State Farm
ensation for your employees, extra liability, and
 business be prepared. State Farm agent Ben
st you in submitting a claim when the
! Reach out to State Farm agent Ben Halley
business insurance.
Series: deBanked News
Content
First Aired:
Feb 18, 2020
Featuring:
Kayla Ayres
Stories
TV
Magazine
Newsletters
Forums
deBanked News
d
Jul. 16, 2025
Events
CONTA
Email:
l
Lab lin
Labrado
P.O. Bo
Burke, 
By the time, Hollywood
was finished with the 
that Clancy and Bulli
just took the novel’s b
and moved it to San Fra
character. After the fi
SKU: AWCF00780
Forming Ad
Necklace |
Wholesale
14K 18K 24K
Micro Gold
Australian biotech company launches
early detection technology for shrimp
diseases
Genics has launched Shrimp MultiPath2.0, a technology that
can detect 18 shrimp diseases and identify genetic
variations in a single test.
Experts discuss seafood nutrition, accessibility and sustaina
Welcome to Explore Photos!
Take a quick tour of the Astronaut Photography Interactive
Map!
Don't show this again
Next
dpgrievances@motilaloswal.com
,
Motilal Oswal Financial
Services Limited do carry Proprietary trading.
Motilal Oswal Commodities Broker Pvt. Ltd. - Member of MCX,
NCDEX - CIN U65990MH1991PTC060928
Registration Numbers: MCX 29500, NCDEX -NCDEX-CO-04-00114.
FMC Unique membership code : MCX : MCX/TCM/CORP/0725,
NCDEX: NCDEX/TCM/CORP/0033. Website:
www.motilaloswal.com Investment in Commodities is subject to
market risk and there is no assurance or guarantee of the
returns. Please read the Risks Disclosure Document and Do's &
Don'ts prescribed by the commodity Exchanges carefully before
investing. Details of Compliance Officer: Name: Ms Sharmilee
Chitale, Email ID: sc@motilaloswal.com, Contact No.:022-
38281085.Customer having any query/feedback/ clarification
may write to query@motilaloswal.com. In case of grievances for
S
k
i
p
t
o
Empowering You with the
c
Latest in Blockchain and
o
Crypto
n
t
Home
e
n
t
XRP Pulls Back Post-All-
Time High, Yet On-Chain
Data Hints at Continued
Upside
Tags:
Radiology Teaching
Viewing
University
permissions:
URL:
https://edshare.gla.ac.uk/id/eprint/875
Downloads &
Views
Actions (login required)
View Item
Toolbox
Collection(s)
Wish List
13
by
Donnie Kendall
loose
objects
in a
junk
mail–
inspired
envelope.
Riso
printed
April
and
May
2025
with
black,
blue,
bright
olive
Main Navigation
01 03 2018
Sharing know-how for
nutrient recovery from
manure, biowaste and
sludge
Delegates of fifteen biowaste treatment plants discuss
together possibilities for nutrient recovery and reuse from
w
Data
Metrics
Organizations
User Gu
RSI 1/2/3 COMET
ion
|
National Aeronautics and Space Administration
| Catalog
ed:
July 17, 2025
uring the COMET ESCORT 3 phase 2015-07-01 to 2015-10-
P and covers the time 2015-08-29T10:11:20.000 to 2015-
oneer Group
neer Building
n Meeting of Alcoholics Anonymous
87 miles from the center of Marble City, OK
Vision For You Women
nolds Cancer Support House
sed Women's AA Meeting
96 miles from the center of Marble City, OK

**WHAT YOU SHOULD DO:** Pull every line containing the string "biowaste" out of the data above and copy it.

**EXPECTED ANSWER:**
manure, biowaste and
Delegates of fifteen biowaste treatment plants discuss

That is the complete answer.